Having more steel refineries is more efficient because it makes costs lower when things are working well, but it’s also more fragile as any one refinery poses a greater “systemic risk.”
In Bullwhip Effect terms, that means that the world we live in today is a lot more efficient when things are “normal” but has much longer bullwhips with more potential imbalances when things get weird.
There seems to be some natural fluctuation between periods of increasing globalization (more efficiency, less robustness) and periods of increasing localization.
Global trade as a share of GDP rose throughout the 19th century and peaked in 1913. It declined with the First World War and didn’t reach its 1913 level again until 1979. We seem to be on (or heading towards) a similar down-trend with moves by the U.S. and other countries to bring more of their supply chains onshore (the leverage China had to hold back PPE shipments was a wake-up call).

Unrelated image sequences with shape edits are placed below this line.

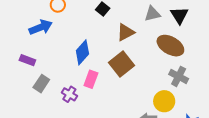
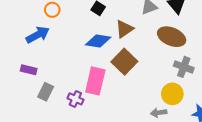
blue diamond: (82, 52) -> (98, 41), moved, turned 65
pink rectangle: (91, 79) -> (95, 81), size x1.5

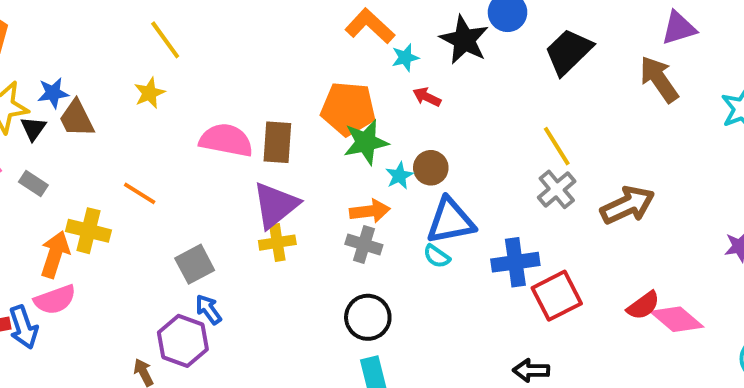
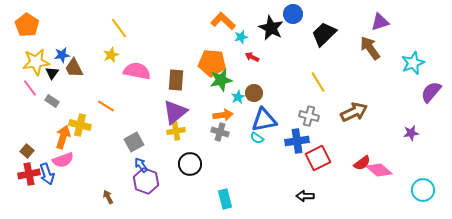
pink semicircle: (226, 140) -> (137, 71), moved
gray cross: (557, 189) -> (309, 116), moved, turned -36
black circle: (368, 317) -> (190, 164), moved
purple hexagon: (183, 341) -> (146, 181), moved

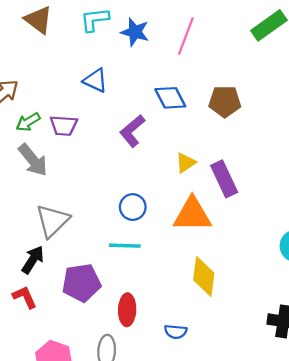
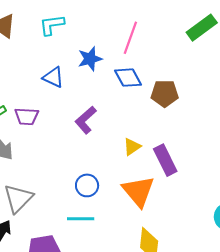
blue star: (135, 32) -> (90, 59), moved, turned -30
blue diamond: (170, 98) -> (128, 78), moved
orange triangle: (192, 215) -> (138, 191), turned 51

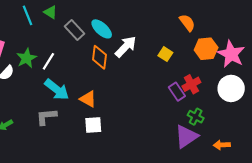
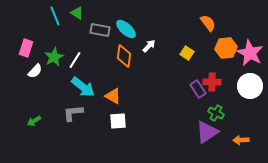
gray rectangle: (74, 30) -> (100, 30), turned -36
white arrow: (126, 47) -> (149, 46), size x0.6
red cross: (191, 84) -> (212, 82), turned 30

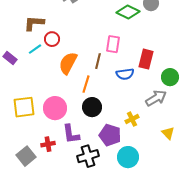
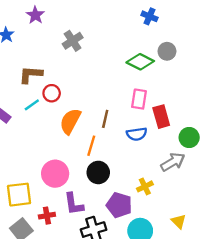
pink rectangle: (113, 44) -> (139, 99), moved
red rectangle: (146, 59) -> (161, 117), turned -30
yellow square: (24, 107) -> (19, 195), moved
yellow triangle: (168, 133) -> (179, 221), moved

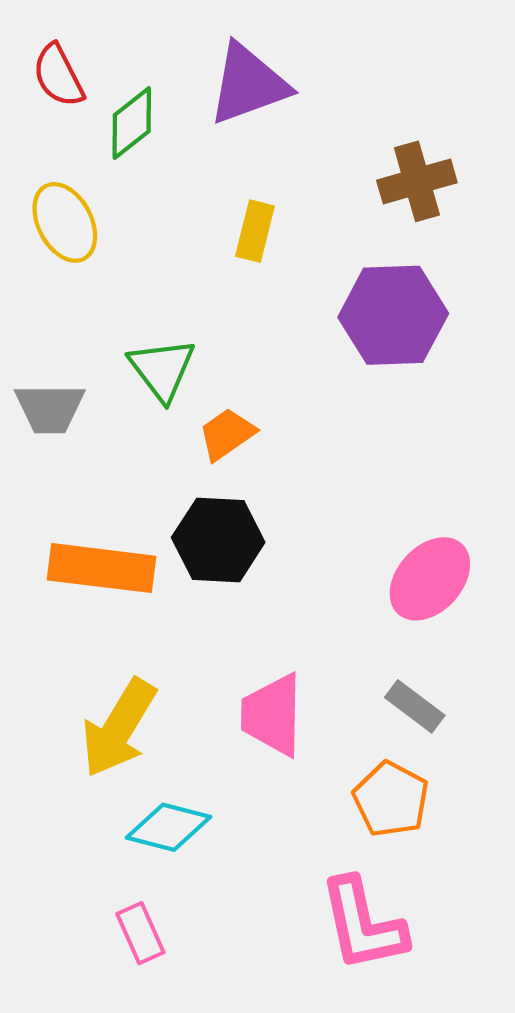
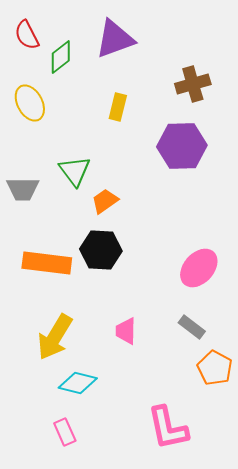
pink trapezoid: (272, 715) -> (126, 331), size x0.7
orange pentagon: (391, 799) -> (215, 368), moved

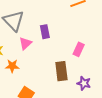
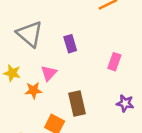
pink triangle: (25, 43) -> (49, 73), moved
brown rectangle: (61, 71) -> (77, 103), moved

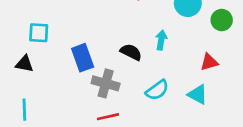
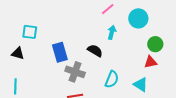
green circle: (222, 20) -> (155, 44), moved
cyan arrow: (161, 40) -> (112, 32), moved
cyan semicircle: (157, 90) -> (112, 79), turned -36

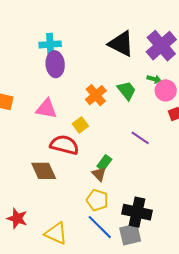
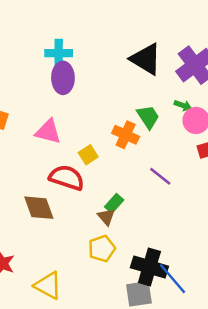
orange cross: (96, 95) -> (126, 135), moved, turned -30
yellow pentagon: (97, 200) -> (102, 249), turned 30
blue line: (100, 227) -> (172, 279), moved

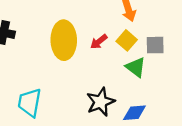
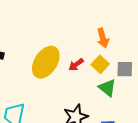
yellow ellipse: (64, 40) -> (46, 62), turned 32

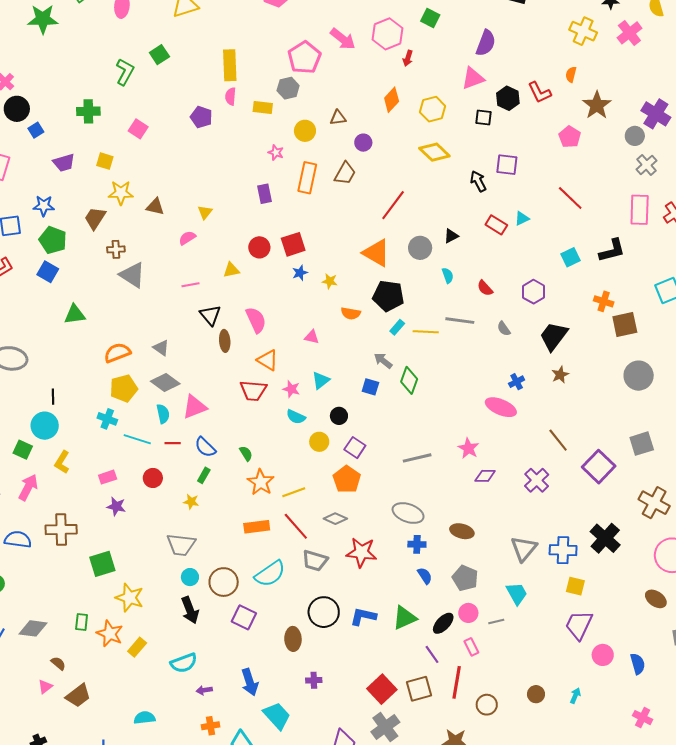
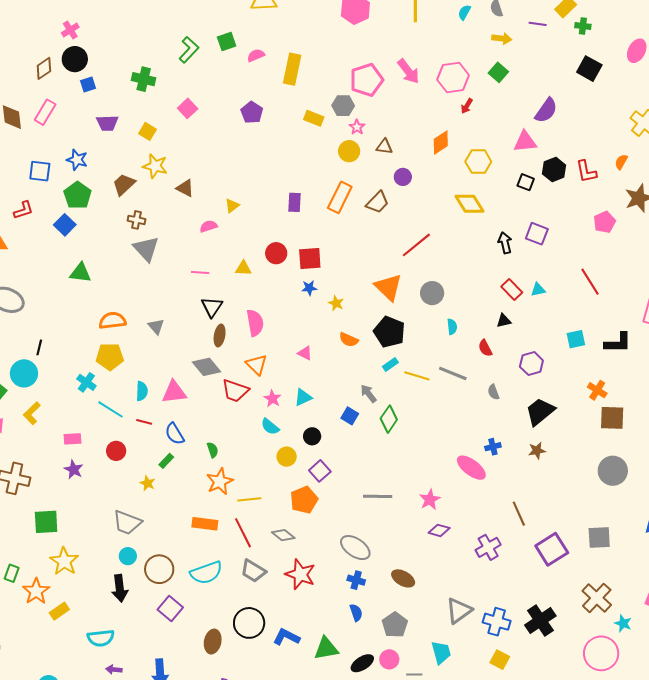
pink semicircle: (231, 96) -> (256, 55), moved, turned 48
pink star: (276, 153) -> (357, 127), moved
black triangle: (451, 236) -> (504, 321), moved
gray diamond: (165, 382) -> (206, 367), moved

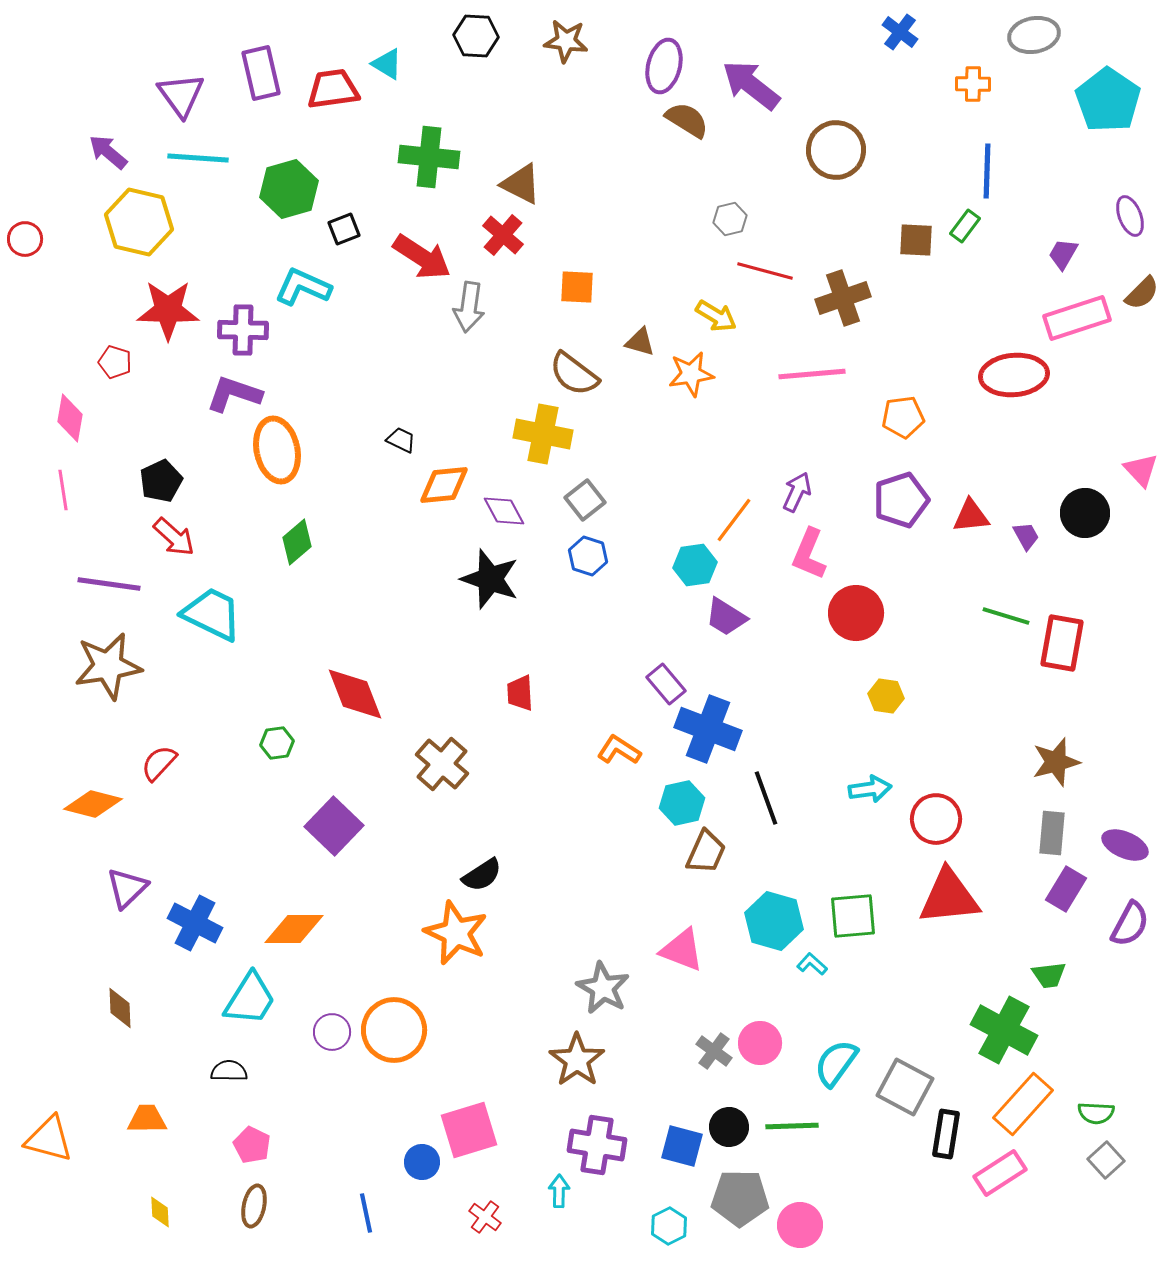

On a more micro-level, the key lesson from the Bullwhip Effect is about the importance of better communication.
Individual Wal-Mart stores transmit point-of-sale data from the cash register back to corporate headquarters several times a day. This demand information is used to queue shipments from the Wal-Mart distribution center to the store and from the supplier to the Wal-Mart distribution center. By reducing the communication delay from weeks to minutes, Wal-Mart can get near-perfect visibility into customer demand and inventory movement throughout the supply chain.
Better information leads to better inventory positioning and lower costs throughout the supply chain.
For many businesses, the most important thing they can do is to push decision-making down the chain of command. Toyota’s Andon Cord was a rope that hung in Toyota factories. Nothing fancy, just rope like you’d use to tie down luggage to the roof of your car.
It was special in one way: when pulled, the rope would instantly stop all work on the Toyota assembly line.
If any human being in the manufacturing plant saw a problem with a car, they were required to pull the cord and stop the line.
Once all production was halted, a team leader would immediately go ask why the rope was pulled. Then, together, the leader and the team could work to solve the problem and restart production. Not only did they fix the problem, they figured out what was causing the problem so it didn’t happen again.
In Bullwhip Effect terms, they were able to catch the first “ripple” and solve it before it could whip down the line to cause larger problems. By pushing decision-making down the chain of command and improving communication, they reduced the bullwhip effect internally.